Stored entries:
---

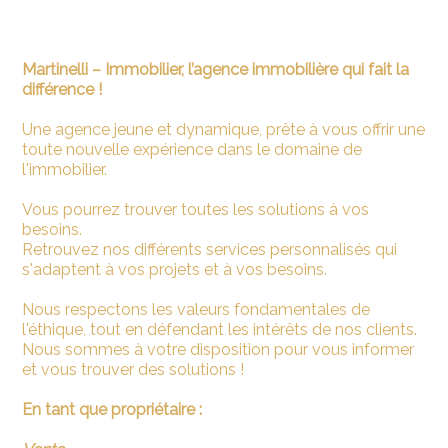
Martinelli – Immobilier, l’agence immobilière qui fait la
différence !
Une agence jeune et dynamique, prête à vous offrir une
toute nouvelle expérience dans le domaine de
l'immobilier.
Vous pourrez trouver toutes les solutions à vos
besoins.
Retrouvez nos différents services personnalisés qui
s'adaptent à vos projets et à vos besoins.
Nous respectons les valeurs fondamentales de
l'éthique, tout en défendant les intérêts de nos clients.
Nous sommes à votre disposition pour vous informer
et vous trouver des solutions !
En tant que propriétaire :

---

All pictures are to be dropped, and the records above returned exactly.

Martinelli – Immobilier, l’agence immobilière qui fait la
différence !
Une agence jeune et dynamique, prête à vous offrir une
toute nouvelle expérience dans le domaine de
l'immobilier.
Vous pourrez trouver toutes les solutions à vos
besoins.
Retrouvez nos différents services personnalisés qui
s'adaptent à vos projets et à vos besoins.
Nous respectons les valeurs fondamentales de
l'éthique, tout en défendant les intérêts de nos clients.
Nous sommes à votre disposition pour vous informer
et vous trouver des solutions !
En tant que propriétaire :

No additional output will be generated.